Munzur Haber / Aleviler: Sivas için adaleti devletten beklemiyoruz

Aleviler: Sivas için adaleti devletten beklemiyoruz

01 Temmuz 2016, 16:43

Üzerinden 23 yıl geçen Sivas katliamının yıldönümü olan 2 Temmuz günü Madımak Oteli önünde bir araya gelecek Aleviler, katliamın sorumlusu olan devletten adalet beklemediklerini belirterek, tüm demokratik kesimleri adalet ve toplumsal yüzleşmenin yaşanması için alanlara çağırdı.

23 yıl önce aralarında yazar, şair, sanatçı ve birçok aydının bulunduğu 33 can Madımak Oteli’nde vahşici yakılarak katledildi. Onlar kendilerinden 400 yıl önce yaşayan pirleri olan Pir Sultan Abdal’ı anmak için oradaydı. Aziz Nesin, Asaf Koçak, Edibe Sulari, Behçet Aysan, Metin Altıok, Uğur Kaynar, Hasret Gültekin, Nesimi Çimen, Asım Bezirci ve daha pek çok şair, yazar, sanatçı ve düşünür şenlikler için Sivas’a gelmişlerdi.

Provokasyon bir gün önce başladı

Katliama giden provokasyon 1 Temmuz günü Buruciye Medresesi’nde yapılan imza-söyleşiyi etkinliğinde başladı. O gün “Allah’ın beytine ve kitabı Kuran’a alçakça küfredilmek ve müminlerin izzet ve namuslarına saldırmaktadır” gibi tahrik dolu ilanlar basılıp evlere dağıtıldı. 2 Temmuz günü ise Cuma Namazı’ndan çıkan gruplar, Madımak Oteli’ne saldırmaya başladı. Saatlerce süren saldırıya ne polis ne de asker müdahale etti. Tam 8 saat otelin içerisinde kalanlar yardım istedi. Devletin en üst kademelerine ulaşıldı ancak katliamı durdurmak için hiçbir girişimde bulunulmadı. 2 Temmuz akşamı 33 can ve 2 otel görevlisi yaşamını yitirdi. 8 saat boyunca olaylara müdahale etmeyen devlet, saldırganlar valiliğe yönelince gruba müdahale etmeye başladı ve bu müdahale sırasında 2 saldırgan hayatını kaybetti.

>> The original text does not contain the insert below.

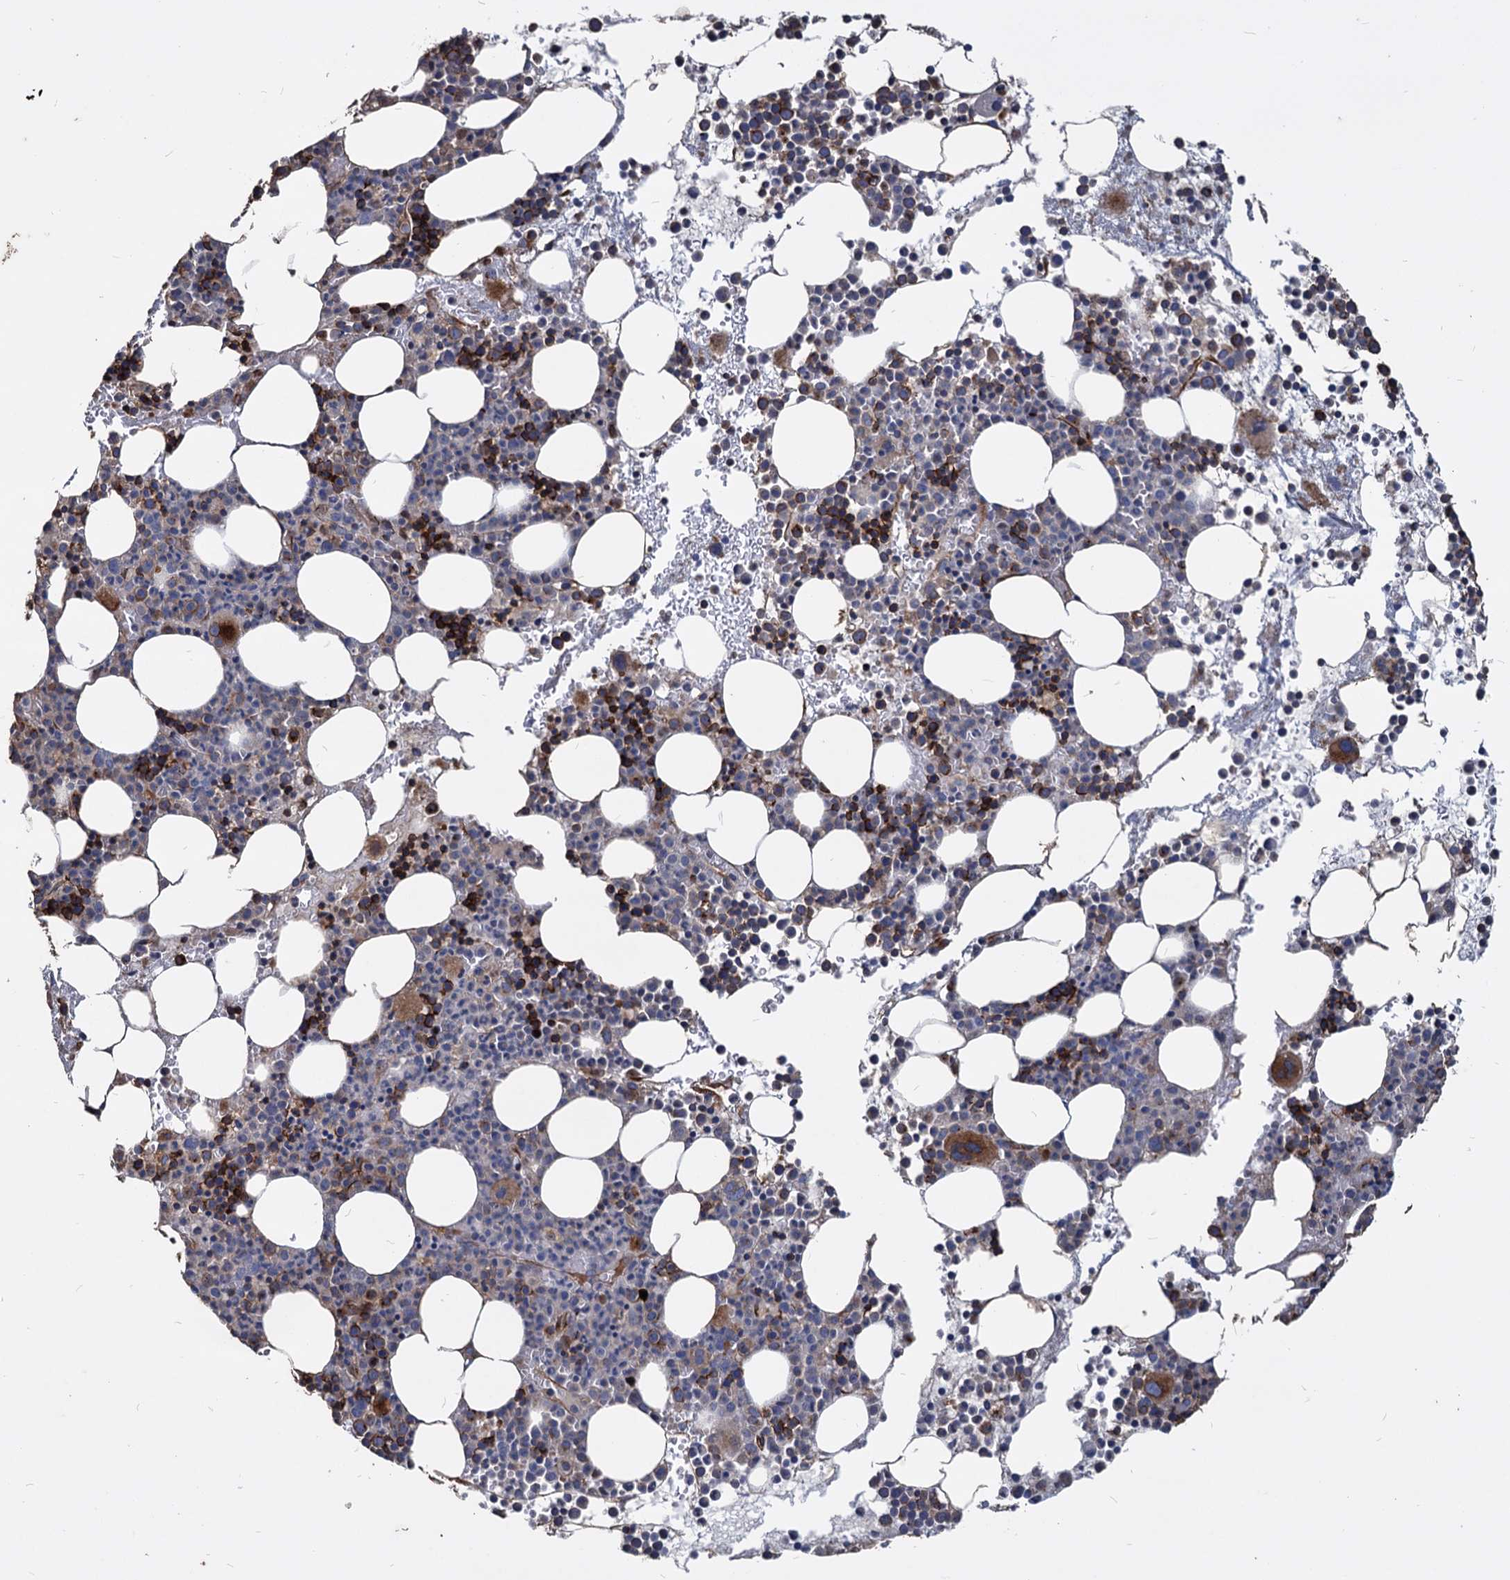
{"staining": {"intensity": "strong", "quantity": "25%-75%", "location": "cytoplasmic/membranous"}, "tissue": "bone marrow", "cell_type": "Hematopoietic cells", "image_type": "normal", "snomed": [{"axis": "morphology", "description": "Normal tissue, NOS"}, {"axis": "topography", "description": "Bone marrow"}], "caption": "Protein positivity by immunohistochemistry (IHC) reveals strong cytoplasmic/membranous staining in approximately 25%-75% of hematopoietic cells in unremarkable bone marrow. (DAB IHC with brightfield microscopy, high magnification).", "gene": "DEPDC4", "patient": {"sex": "female", "age": 76}}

Ateşe semah duran 33 can arasında en yaşlısı 66 yaşındaki Asım Bezirci, en genç olanı folklor gösterisi için Sivas’a giden 12 yaşındaki Koray Kaya’ydı.

Katliam yargı eliyle 23 yıl sürdürüldü

Katliamın ardından dönemin politik sorumluları olan Tansu Çiller ve Süleyman Demirel’in yaptığı “Çok şükür, otel dışındaki halkımız bir zarar görmemiştir”, “Olay münferittir. Ağır tahrik var. Bu tahrik sonucu halk galeyana gelmiş” şeklindeki açıklamalar, ilerideki yargı sürecinin hukuk dışı işleyeceğini de göstermişti.

Adeta katliam, yargı süreciyle 23 yıl daha sürdürüldü. Kayseri Devlet Güvenlik Mahkemesi’nde (DGM) açılan ilk davayla başlayan uzun yargı süreci, idam kararları, temyiz ve Yargıtay’ın bozma kararlarıyla Ankara’da devam etti. Gerçek sorumlular hiçbir zaman yargılanmazken, dava 13 Mart 2012 tarihinde zaman aşımından düşürüldü. Zaman aşımına karşı aileler, davayı Anayasa Mahkemesi’ne (AYM) taşıdı ancak dosyaya bakacak AYM üyesi arasında, katliamı gerçekleştiren sanıkların bir dönem avukatlığını yapmış olan Celal Mümtaz Akıncı yer aldı.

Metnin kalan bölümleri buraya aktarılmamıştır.